▶ [EXERCISES TO COMPLETE]
a. Answer these questions from the Marco Franceschetti profile:
(i) Where was he born?
(ii) Which club did he play for in Serie B for four seasons?
(iii) Whose assistant was he at Venezia?
b. Reproduce word for word the stretch of the Marco Franceschetti profile from "Personal information" through "Vercelli / 23 / (0)".

▶ [SELECTED PASSAGE]
-=-=-
Marco Franceschetti

Personal information
- Date of birth: 19 January 1967 (age 58)
- Place of birth: Milan, Italy
- Height: 1.83 m (6 ft 0 in)
- Position: Defender

Youth career
- –1986: AC Milan

Senior career*
- Years: Team / Apps / (Gls)
- 1985–1986: AC Milan / 0 / (0)
- 1986–1987: Sambenedettese / 0 / (0)
- 1987–1988: Pro Vercelli / 23 / (0)
- 1988–1989: Legnano / 20 / (2)
- 1989–1991: Pergocrema / 57 / (4)
- 1991–1995: Padova / 128 / (6)
- 1995–1999: Sampdoria / 92 / (4)
- 1999–2001: Hellas Verona / 26 / (0)
- 2001–2002: Fiorentina / 1 / (0)
- 2002–2003: Legnano / 22 / (0)
- Total:  / 369 / (16)

Managerial career
- 2003–2004: Venezia (assistant)
- 2005–: Francesport (owner)

= Marco Franceschetti =

Italian footballer

Marco Franceschetti (born 19 January 1967), is an Italian former professional footballer who played as a defender.

==Career==
Revealed in AC Milan's youth sectors, Marco Franceschetti was champion of the Coppa Italia Primavera for the club in 1984–85, but without playing once for the main team. He played mainly for Padova in Serie B for four seasons, and for Sampdoria, Hellas Verona and Fiorentina in Serie A. After retiring, he was Angelo Gregucci's assistant at Venezia, and after this period, founded a team in the comune of Maccagno called Francesport.
-=-=-
▶ [EXCERPTED RECORDS]

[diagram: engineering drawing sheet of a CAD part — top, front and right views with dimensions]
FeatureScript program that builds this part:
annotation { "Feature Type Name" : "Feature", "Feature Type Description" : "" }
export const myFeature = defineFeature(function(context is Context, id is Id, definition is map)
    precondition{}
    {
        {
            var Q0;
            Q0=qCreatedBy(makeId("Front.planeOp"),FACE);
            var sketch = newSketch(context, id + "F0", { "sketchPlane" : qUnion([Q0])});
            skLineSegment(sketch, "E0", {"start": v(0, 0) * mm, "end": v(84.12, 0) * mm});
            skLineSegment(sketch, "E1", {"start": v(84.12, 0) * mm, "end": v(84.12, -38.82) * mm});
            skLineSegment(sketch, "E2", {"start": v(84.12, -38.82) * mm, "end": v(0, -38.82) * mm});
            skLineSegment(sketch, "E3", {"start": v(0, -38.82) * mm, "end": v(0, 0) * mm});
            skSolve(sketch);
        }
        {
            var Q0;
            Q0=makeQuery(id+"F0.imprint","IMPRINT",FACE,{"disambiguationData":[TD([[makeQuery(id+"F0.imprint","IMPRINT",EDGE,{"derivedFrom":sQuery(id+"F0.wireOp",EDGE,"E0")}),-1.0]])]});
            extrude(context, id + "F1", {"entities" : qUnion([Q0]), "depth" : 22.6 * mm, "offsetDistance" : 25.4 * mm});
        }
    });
-=-=-
▶ [COMPLETED EXERCISE]
a.
(i) Milan, Italy
(ii) Padova
(iii) Angelo Gregucci's

b.
Personal information
- Date of birth: 19 January 1967 (age 58)
- Place of birth: Milan, Italy
- Height: 1.83 m (6 ft 0 in)
- Position: Defender

Youth career
- –1986: AC Milan

Senior career*
- Years: Team / Apps / (Gls)
- 1985–1986: AC Milan / 0 / (0)
- 1986–1987: Sambenedettese / 0 / (0)
- 1987–1988: Pro Vercelli / 23 / (0)